### AIM OF THE EXERCISE
Copy the records below word for word, starting with the line that contains "House form for" and going on through the line that contains "Reads: 1 h 26 min 40 s". Leave the pictures out of your answer.

___ MATERIAL FOR THE TASK ___

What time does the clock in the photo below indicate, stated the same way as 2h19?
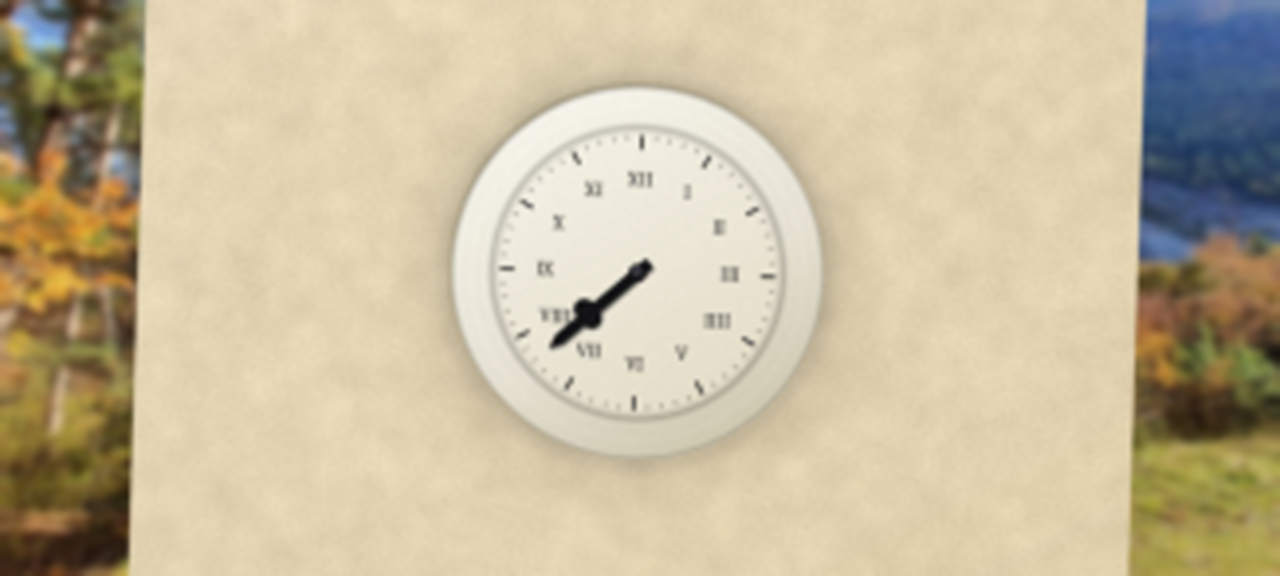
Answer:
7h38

___
___ MATERIAL FOR THE TASK ___

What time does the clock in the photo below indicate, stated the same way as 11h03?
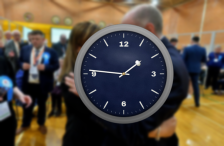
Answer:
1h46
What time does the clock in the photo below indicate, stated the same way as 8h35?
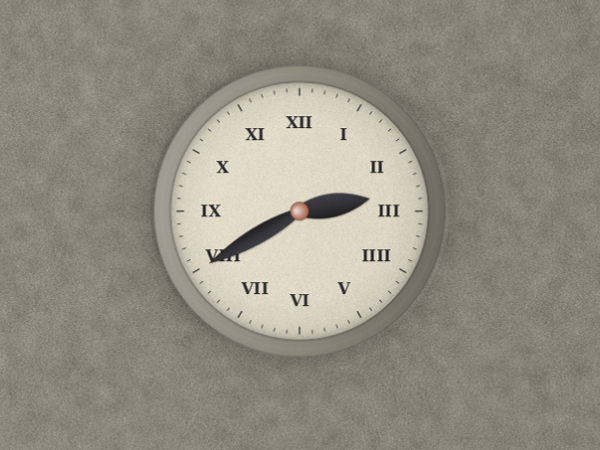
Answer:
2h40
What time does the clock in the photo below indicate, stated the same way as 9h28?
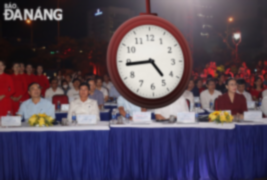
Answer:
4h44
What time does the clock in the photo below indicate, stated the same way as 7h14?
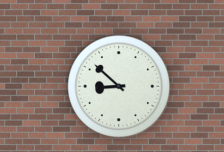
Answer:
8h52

___
___ MATERIAL FOR THE TASK ___

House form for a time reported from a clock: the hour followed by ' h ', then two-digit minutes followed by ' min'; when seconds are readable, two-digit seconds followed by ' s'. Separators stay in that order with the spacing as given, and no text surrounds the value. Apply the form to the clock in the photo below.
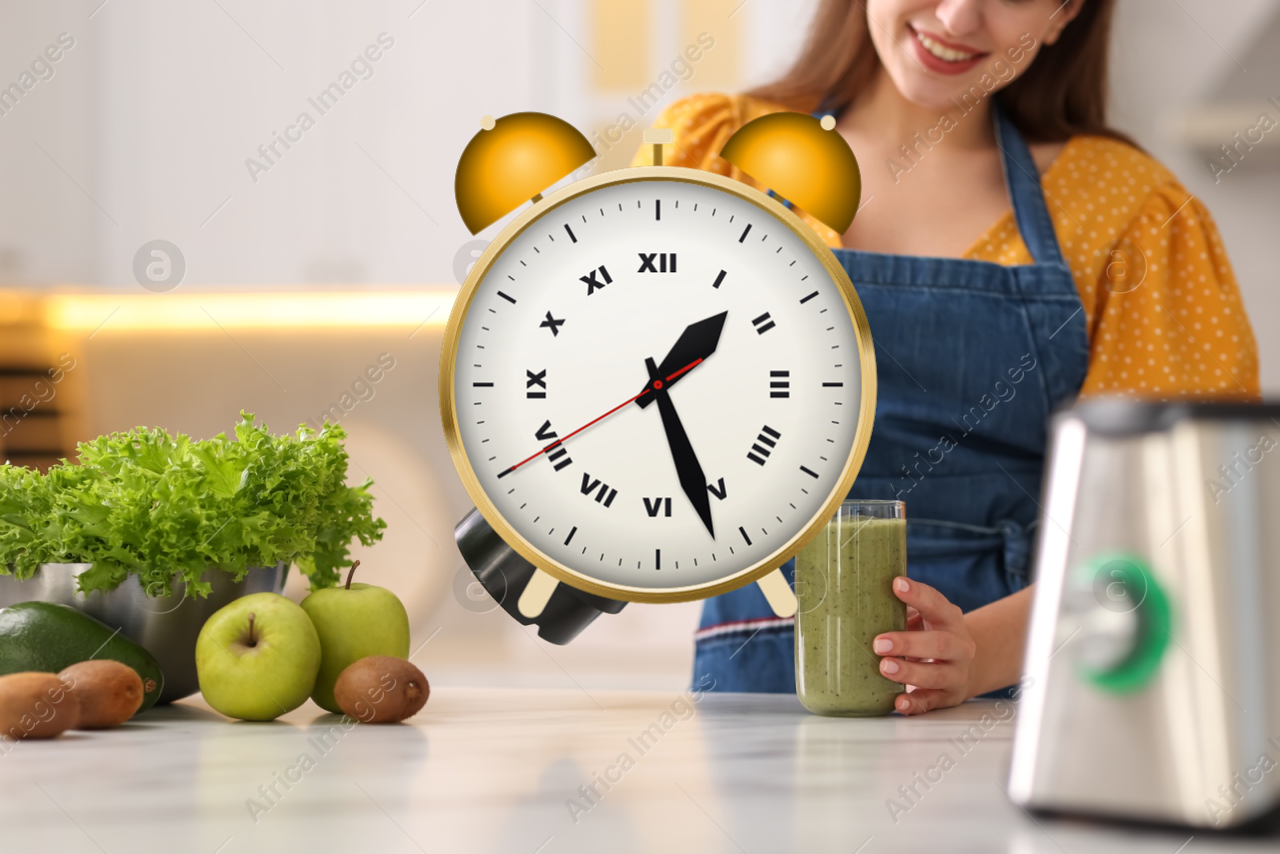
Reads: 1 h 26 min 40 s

___

### RESULT OF THE TASK
House form for a time reported from a clock: the hour followed by ' h ', then two-digit minutes followed by ' min'; when seconds are readable, two-digit seconds followed by ' s'. Separators stay in that order with the spacing as given, and no text surrounds the value. Apply the form to the clock in the photo below.
Reads: 1 h 26 min 40 s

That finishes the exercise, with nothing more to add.